*** DATA EXCERPTS Section Begins ***

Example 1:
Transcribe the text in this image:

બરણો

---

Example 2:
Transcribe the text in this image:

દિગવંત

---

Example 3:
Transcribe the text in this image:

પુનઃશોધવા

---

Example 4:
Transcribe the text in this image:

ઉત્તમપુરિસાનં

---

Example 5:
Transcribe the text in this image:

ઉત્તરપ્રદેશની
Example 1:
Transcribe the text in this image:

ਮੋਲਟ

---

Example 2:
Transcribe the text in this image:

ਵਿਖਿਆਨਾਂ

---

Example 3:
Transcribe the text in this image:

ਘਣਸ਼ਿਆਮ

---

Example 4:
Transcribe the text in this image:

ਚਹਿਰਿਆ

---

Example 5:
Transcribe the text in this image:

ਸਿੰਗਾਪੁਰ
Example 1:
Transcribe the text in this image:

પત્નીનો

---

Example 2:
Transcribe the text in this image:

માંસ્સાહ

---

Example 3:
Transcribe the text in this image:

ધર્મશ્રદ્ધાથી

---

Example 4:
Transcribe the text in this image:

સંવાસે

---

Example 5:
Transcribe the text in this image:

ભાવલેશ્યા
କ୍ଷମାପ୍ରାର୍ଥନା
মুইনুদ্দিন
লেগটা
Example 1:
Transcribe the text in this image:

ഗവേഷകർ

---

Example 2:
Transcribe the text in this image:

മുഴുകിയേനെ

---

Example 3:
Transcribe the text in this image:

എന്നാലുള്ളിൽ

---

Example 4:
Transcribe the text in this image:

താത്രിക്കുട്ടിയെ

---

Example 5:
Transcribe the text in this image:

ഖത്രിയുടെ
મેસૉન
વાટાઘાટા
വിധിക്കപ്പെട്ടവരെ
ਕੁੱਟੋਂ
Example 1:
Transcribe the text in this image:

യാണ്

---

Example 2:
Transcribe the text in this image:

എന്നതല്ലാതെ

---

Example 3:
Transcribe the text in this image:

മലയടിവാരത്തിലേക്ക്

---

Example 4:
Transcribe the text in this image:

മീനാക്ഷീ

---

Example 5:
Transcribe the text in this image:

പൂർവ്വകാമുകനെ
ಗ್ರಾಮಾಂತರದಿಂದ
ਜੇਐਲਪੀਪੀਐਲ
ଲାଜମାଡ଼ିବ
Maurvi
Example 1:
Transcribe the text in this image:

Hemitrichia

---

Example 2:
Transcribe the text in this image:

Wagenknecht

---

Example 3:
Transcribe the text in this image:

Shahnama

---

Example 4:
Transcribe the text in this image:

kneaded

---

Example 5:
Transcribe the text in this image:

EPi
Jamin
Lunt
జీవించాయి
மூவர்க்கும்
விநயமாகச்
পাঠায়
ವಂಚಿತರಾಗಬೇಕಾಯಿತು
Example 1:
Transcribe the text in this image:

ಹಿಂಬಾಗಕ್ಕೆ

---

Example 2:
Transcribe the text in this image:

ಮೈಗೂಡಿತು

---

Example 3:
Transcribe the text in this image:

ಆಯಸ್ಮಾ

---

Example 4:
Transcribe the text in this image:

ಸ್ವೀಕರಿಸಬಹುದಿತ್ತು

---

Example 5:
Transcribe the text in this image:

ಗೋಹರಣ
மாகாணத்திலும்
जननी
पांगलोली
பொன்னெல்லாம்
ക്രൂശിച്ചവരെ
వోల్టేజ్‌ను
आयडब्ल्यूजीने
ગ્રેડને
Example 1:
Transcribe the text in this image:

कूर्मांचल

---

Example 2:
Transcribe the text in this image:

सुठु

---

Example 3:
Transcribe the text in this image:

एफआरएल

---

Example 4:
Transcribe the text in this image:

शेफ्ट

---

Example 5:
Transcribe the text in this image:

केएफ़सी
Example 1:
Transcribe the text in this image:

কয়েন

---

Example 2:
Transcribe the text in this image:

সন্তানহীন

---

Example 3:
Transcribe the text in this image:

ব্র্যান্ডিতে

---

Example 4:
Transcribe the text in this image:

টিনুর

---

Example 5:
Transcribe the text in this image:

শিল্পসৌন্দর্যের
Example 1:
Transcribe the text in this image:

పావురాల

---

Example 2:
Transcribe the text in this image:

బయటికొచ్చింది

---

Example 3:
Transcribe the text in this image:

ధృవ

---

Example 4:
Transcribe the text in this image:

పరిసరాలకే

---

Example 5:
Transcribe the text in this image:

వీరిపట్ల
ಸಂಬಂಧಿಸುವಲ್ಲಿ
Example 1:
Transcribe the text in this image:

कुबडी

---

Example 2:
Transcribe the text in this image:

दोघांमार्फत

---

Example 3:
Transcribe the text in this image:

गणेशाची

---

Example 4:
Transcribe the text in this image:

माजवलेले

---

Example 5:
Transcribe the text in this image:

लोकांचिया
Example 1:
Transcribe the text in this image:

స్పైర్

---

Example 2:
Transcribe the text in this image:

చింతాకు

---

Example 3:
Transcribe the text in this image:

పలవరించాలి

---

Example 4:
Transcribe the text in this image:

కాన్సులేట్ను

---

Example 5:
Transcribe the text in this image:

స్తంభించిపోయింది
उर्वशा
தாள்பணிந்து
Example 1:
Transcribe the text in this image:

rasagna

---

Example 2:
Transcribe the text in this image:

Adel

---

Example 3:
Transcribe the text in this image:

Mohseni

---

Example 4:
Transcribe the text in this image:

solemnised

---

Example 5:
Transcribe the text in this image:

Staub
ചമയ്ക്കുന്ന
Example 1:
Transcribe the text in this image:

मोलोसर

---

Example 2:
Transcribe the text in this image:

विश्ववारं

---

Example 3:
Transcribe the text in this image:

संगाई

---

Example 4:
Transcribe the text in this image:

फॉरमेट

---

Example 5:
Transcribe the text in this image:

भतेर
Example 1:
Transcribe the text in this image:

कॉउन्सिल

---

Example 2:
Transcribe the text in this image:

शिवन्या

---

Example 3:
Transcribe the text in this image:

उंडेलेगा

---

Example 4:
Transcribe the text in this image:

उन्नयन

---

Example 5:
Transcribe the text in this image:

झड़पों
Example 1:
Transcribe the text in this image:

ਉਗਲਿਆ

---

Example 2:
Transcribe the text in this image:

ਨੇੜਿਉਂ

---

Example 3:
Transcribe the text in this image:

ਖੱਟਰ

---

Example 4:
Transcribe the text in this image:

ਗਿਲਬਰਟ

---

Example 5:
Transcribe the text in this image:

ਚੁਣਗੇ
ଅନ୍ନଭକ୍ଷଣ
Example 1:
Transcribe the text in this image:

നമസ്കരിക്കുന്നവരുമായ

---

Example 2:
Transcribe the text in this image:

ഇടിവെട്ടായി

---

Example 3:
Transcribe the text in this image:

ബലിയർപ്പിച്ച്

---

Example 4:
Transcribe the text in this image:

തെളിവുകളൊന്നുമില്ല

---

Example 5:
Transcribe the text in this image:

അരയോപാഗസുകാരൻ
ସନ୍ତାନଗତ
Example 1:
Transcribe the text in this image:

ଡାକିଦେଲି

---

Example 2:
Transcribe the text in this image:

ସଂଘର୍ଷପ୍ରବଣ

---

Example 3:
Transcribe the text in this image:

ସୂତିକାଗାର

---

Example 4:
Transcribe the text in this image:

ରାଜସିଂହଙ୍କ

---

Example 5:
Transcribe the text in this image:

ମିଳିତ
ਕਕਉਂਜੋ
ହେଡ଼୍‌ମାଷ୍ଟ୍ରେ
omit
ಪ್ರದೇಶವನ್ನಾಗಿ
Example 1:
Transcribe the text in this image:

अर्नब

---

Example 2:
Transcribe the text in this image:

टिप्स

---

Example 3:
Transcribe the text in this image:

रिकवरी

*** DATA EXCERPTS Section Ends ***

*WORK INSTRUCTION*.
Would you print all of the entries exactly as they stand?

*RESPONSE TO THIS TASK*.
Example 1:
Transcribe the text in this image:

બરણો

---

Example 2:
Transcribe the text in this image:

દિગવંત

---

Example 3:
Transcribe the text in this image:

પુનઃશોધવા

---

Example 4:
Transcribe the text in this image:

ઉત્તમપુરિસાનં

---

Example 5:
Transcribe the text in this image:

ઉત્તરપ્રદેશની
Example 1:
Transcribe the text in this image:

ਮੋਲਟ

---

Example 2:
Transcribe the text in this image:

ਵਿਖਿਆਨਾਂ

---

Example 3:
Transcribe the text in this image:

ਘਣਸ਼ਿਆਮ

---

Example 4:
Transcribe the text in this image:

ਚਹਿਰਿਆ

---

Example 5:
Transcribe the text in this image:

ਸਿੰਗਾਪੁਰ
Example 1:
Transcribe the text in this image:

પત્નીનો

---

Example 2:
Transcribe the text in this image:

માંસ્સાહ

---

Example 3:
Transcribe the text in this image:

ધર્મશ્રદ્ધાથી

---

Example 4:
Transcribe the text in this image:

સંવાસે

---

Example 5:
Transcribe the text in this image:

ભાવલેશ્યા
କ୍ଷମାପ୍ରାର୍ଥନା
মুইনুদ্দিন
লেগটা
Example 1:
Transcribe the text in this image:

ഗവേഷകർ

---

Example 2:
Transcribe the text in this image:

മുഴുകിയേനെ

---

Example 3:
Transcribe the text in this image:

എന്നാലുള്ളിൽ

---

Example 4:
Transcribe the text in this image:

താത്രിക്കുട്ടിയെ

---

Example 5:
Transcribe the text in this image:

ഖത്രിയുടെ
મેસૉન
વાટાઘાટા
വിധിക്കപ്പെട്ടവരെ
ਕੁੱਟੋਂ
Example 1:
Transcribe the text in this image:

യാണ്

---

Example 2:
Transcribe the text in this image:

എന്നതല്ലാതെ

---

Example 3:
Transcribe the text in this image:

മലയടിവാരത്തിലേക്ക്

---

Example 4:
Transcribe the text in this image:

മീനാക്ഷീ

---

Example 5:
Transcribe the text in this image:

പൂർവ്വകാമുകനെ
ಗ್ರಾಮಾಂತರದಿಂದ
ਜੇਐਲਪੀਪੀਐਲ
ଲାଜମାଡ଼ିବ
Maurvi
Example 1:
Transcribe the text in this image:

Hemitrichia

---

Example 2:
Transcribe the text in this image:

Wagenknecht

---

Example 3:
Transcribe the text in this image:

Shahnama

---

Example 4:
Transcribe the text in this image:

kneaded

---

Example 5:
Transcribe the text in this image:

EPi
Jamin
Lunt
జీవించాయి
மூவர்க்கும்
விநயமாகச்
পাঠায়
ವಂಚಿತರಾಗಬೇಕಾಯಿತು
Example 1:
Transcribe the text in this image:

ಹಿಂಬಾಗಕ್ಕೆ

---

Example 2:
Transcribe the text in this image:

ಮೈಗೂಡಿತು

---

Example 3:
Transcribe the text in this image:

ಆಯಸ್ಮಾ

---

Example 4:
Transcribe the text in this image:

ಸ್ವೀಕರಿಸಬಹುದಿತ್ತು

---

Example 5:
Transcribe the text in this image:

ಗೋಹರಣ
மாகாணத்திலும்
जननी
पांगलोली
பொன்னெல்லாம்
ക്രൂശിച്ചവരെ
వోల్టేజ్‌ను
आयडब्ल्यूजीने
ગ્રેડને
Example 1:
Transcribe the text in this image:

कूर्मांचल

---

Example 2:
Transcribe the text in this image:

सुठु

---

Example 3:
Transcribe the text in this image:

एफआरएल

---

Example 4:
Transcribe the text in this image:

शेफ्ट

---

Example 5:
Transcribe the text in this image:

केएफ़सी
Example 1:
Transcribe the text in this image:

কয়েন

---

Example 2:
Transcribe the text in this image:

সন্তানহীন

---

Example 3:
Transcribe the text in this image:

ব্র্যান্ডিতে

---

Example 4:
Transcribe the text in this image:

টিনুর

---

Example 5:
Transcribe the text in this image:

শিল্পসৌন্দর্যের
Example 1:
Transcribe the text in this image:

పావురాల

---

Example 2:
Transcribe the text in this image:

బయటికొచ్చింది

---

Example 3:
Transcribe the text in this image:

ధృవ

---

Example 4:
Transcribe the text in this image:

పరిసరాలకే

---

Example 5:
Transcribe the text in this image:

వీరిపట్ల
ಸಂಬಂಧಿಸುವಲ್ಲಿ
Example 1:
Transcribe the text in this image:

कुबडी

---

Example 2:
Transcribe the text in this image:

दोघांमार्फत

---

Example 3:
Transcribe the text in this image:

गणेशाची

---

Example 4:
Transcribe the text in this image:

माजवलेले

---

Example 5:
Transcribe the text in this image:

लोकांचिया
Example 1:
Transcribe the text in this image:

స్పైర్

---

Example 2:
Transcribe the text in this image:

చింతాకు

---

Example 3:
Transcribe the text in this image:

పలవరించాలి

---

Example 4:
Transcribe the text in this image:

కాన్సులేట్ను

---

Example 5:
Transcribe the text in this image:

స్తంభించిపోయింది
उर्वशा
தாள்பணிந்து
Example 1:
Transcribe the text in this image:

rasagna

---

Example 2:
Transcribe the text in this image:

Adel

---

Example 3:
Transcribe the text in this image:

Mohseni

---

Example 4:
Transcribe the text in this image:

solemnised

---

Example 5:
Transcribe the text in this image:

Staub
ചമയ്ക്കുന്ന
Example 1:
Transcribe the text in this image:

मोलोसर

---

Example 2:
Transcribe the text in this image:

विश्ववारं

---

Example 3:
Transcribe the text in this image:

संगाई

---

Example 4:
Transcribe the text in this image:

फॉरमेट

---

Example 5:
Transcribe the text in this image:

भतेर
Example 1:
Transcribe the text in this image:

कॉउन्सिल

---

Example 2:
Transcribe the text in this image:

शिवन्या

---

Example 3:
Transcribe the text in this image:

उंडेलेगा

---

Example 4:
Transcribe the text in this image:

उन्नयन

---

Example 5:
Transcribe the text in this image:

झड़पों
Example 1:
Transcribe the text in this image:

ਉਗਲਿਆ

---

Example 2:
Transcribe the text in this image:

ਨੇੜਿਉਂ

---

Example 3:
Transcribe the text in this image:

ਖੱਟਰ

---

Example 4:
Transcribe the text in this image:

ਗਿਲਬਰਟ

---

Example 5:
Transcribe the text in this image:

ਚੁਣਗੇ
ଅନ୍ନଭକ୍ଷଣ
Example 1:
Transcribe the text in this image:

നമസ്കരിക്കുന്നവരുമായ

---

Example 2:
Transcribe the text in this image:

ഇടിവെട്ടായി

---

Example 3:
Transcribe the text in this image:

ബലിയർപ്പിച്ച്

---

Example 4:
Transcribe the text in this image:

തെളിവുകളൊന്നുമില്ല

---

Example 5:
Transcribe the text in this image:

അരയോപാഗസുകാരൻ
ସନ୍ତାନଗତ
Example 1:
Transcribe the text in this image:

ଡାକିଦେଲି

---

Example 2:
Transcribe the text in this image:

ସଂଘର୍ଷପ୍ରବଣ

---

Example 3:
Transcribe the text in this image:

ସୂତିକାଗାର

---

Example 4:
Transcribe the text in this image:

ରାଜସିଂହଙ୍କ

---

Example 5:
Transcribe the text in this image:

ମିଳିତ
ਕਕਉਂਜੋ
ହେଡ଼୍‌ମାଷ୍ଟ୍ରେ
omit
ಪ್ರದೇಶವನ್ನಾಗಿ
Example 1:
Transcribe the text in this image:

अर्नब

---

Example 2:
Transcribe the text in this image:

टिप्स

---

Example 3:
Transcribe the text in this image:

रिकवरी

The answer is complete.